BERAPA persen identitas Aceh masih tersisa hingga hari ini? Identitas Aceh sekarang ini patut, penting, serta urgen untuk dipertanyakan. Bahkan kini di era otonomi khusus pun, tingkat kesadaran kita masyarakat Aceh terhadap identitas kolektif masih sangat kecil. Kalau keadaan ini terus berlanjut, bukan tak mungkin, Aceh akan tinggal nama, tanpa mampu lagi menunjukkan atribut-atribut pentingnya yang masih kita punya. Cermatilah identitas Aceh dalam bahasanya. Kalau mau disadari, bahasa Aceh kini semakin terimpit oleh hegemoni bahasa nasional dan internasional. Jujur harus diakui bahwa meskipun masih banyak orang Aceh yang mampu menggunakan bahasa Aceh dalam berbicara, kiranya hanya sedikit yang mampu menulisnya secara benar. Bahkan, dari kalangan orang asli Aceh sendiri sudah ada indikasi bahwa tidak sedikit yang malu menggunakan bahasa Aceh. Sebaliknya, menggunakan bahasa Inggris atau bahasa Indonesia merasa super, bangga, atau merasa dari kelas masyarakat yang lebih tinggi.
Hal ini persis seperti apa yang terjadi pada bahasa Gallo di Brittany, Perancis. Pada awalnya Gallo digeser oleh bahasa Britton sejak kedatangan imigran Bretton cara besar-besaran. Kemudian, ketika Brittany dikuasai Perancis dan dijadikan salah satu provinsinya, bahasa Perancis disahkan sebagai bahasa resmi di daerah tersebut. Gallo juga menjadi terimpit. Lantas, muncul fenomena bahwa orang-orang yang berbicara bahasa Gallo dianggap orang-orang dari kelas kampungan, inferior, tak terdidik dan sejenisnya. Sedangkan orang-orang yang menggunakan bahasa French (Perancis) dianggap superior. Akibat hegemoni seperti ini dan sikap masyarakatnya, bahasa Gallo menjadi jarang digunakan dan kemungkinan akan segera punah. Padahal bahasa merupakan representasi dari identitas suatu bangsa, kata Stuart Hall (1997) dalam bukunya Representation: Cultural representations and signifying practices.Lantas, jika suatu saat bahasa Aceh punah, bangsa apa yang akan ditunjukkan kepada generasi kita pada saat itu?

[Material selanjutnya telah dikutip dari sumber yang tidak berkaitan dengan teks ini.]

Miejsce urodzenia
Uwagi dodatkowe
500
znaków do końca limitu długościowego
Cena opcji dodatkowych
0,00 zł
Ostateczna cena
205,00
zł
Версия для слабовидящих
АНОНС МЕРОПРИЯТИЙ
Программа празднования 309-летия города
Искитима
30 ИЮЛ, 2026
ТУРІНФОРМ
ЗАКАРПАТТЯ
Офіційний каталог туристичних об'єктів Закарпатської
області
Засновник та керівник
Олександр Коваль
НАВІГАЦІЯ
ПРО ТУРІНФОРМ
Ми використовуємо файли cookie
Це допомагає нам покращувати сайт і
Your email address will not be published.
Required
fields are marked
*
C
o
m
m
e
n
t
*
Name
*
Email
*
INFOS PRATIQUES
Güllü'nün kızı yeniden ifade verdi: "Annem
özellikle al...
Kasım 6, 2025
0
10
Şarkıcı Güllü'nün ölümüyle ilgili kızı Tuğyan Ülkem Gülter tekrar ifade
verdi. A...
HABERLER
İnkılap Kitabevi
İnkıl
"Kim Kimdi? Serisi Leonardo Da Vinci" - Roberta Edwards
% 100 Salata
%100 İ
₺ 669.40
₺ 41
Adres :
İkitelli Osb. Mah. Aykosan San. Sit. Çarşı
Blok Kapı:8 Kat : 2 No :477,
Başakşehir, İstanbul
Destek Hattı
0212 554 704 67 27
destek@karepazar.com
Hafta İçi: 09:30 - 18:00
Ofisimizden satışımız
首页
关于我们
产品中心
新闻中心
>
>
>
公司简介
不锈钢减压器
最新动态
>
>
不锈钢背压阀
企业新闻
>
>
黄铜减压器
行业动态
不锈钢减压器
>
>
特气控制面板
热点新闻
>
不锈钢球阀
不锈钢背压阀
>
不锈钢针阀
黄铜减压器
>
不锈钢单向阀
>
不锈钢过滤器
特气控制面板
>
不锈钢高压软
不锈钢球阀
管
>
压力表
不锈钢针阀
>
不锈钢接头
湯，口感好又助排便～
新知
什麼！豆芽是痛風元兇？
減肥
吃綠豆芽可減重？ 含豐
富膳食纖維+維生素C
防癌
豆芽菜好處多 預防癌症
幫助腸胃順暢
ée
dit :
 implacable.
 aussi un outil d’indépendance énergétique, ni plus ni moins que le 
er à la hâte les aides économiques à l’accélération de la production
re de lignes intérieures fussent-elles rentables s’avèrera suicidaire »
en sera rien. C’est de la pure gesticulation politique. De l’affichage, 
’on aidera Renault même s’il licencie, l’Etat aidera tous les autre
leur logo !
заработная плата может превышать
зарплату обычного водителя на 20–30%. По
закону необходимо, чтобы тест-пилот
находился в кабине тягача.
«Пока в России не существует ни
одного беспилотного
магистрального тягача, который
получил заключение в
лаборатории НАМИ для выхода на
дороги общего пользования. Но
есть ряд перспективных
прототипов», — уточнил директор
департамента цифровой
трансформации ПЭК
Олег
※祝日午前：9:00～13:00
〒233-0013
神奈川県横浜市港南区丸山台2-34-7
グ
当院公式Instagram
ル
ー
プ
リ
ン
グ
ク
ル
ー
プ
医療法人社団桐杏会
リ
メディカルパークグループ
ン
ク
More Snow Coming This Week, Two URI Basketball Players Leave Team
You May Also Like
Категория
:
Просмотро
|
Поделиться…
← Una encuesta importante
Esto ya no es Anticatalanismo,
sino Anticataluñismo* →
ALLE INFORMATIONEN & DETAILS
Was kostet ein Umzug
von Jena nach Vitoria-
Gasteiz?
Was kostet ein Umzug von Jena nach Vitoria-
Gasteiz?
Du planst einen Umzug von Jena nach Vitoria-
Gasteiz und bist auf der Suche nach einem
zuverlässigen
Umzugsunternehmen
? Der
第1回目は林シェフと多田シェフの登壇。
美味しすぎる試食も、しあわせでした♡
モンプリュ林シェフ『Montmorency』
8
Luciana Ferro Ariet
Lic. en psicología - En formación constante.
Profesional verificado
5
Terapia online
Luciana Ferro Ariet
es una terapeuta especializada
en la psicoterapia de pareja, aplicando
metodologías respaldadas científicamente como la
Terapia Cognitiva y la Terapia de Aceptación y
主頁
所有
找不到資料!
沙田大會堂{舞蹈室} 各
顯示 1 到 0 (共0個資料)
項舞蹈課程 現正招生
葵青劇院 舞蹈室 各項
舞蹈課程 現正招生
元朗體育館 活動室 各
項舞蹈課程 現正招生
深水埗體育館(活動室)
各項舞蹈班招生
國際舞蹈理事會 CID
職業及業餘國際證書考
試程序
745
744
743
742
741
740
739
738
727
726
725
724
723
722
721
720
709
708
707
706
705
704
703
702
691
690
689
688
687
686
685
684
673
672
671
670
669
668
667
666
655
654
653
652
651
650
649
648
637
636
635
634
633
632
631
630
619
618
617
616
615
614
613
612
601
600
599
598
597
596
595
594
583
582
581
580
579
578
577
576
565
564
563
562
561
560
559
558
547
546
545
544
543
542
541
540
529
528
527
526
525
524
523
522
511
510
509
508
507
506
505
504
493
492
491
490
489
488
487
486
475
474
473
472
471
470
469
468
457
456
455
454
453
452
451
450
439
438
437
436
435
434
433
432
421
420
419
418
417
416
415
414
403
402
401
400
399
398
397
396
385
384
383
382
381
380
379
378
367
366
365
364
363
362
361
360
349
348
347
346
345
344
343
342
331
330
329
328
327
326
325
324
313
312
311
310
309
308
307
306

Kemungkinan kepunahan bahasa Aceh kini semakin jelas kalau ditelisik dari beberapa fenomena. Meskipun di era otonomi khusus, Pemerintah daerah atau perguruan tinggi pun sepertinya belum menunjukkan kepeduliannya (yang tinggi) terhadap bahasa Aceh.Contoh paling jelas adalah sampai hari ini belum ada satu kampus pun di Aceh yang membuka jurusan bahasa dan sastra Aceh. Pemerintah pun belum mengeluarkan kebijakan khusus tentang Bahasa Aceh. Akibatnya, karya-karya tentang bahasa Aceh dan pengembangannya sangat sedikit atau terbatas pada beberapa logat saja. Kita sibuk mengembangkan bahasa-bahasa lain, tetapi mengabaikan perkembangan bahasa sendiri. Dengan kata lain, secara tidak langsung, kita di Aceh telah ikut mempertahankan hegemoni bahasa lain dan mengancam keberlangsungan bahasa sendiri. Yang meneliti tentang bahasa Aceh pun sangat sedikit. Anehnya, hanya beberapa pakar bahasa, termasuk yang dari luar negeri seperti dari Belanda dan Australia, yang telah meneliti tentang bahasa Aceh. Buku atau hasil penelitiannya sangat sedikit. Akibatnya, ketika ada orang yang ingin meneliti tentang logat suatu bahasa Aceh, ia harus menggunakan beberapa rujukan hasil karangan atau penelitian dari pengarang atau peneliti luar negeri seperti dari Australia.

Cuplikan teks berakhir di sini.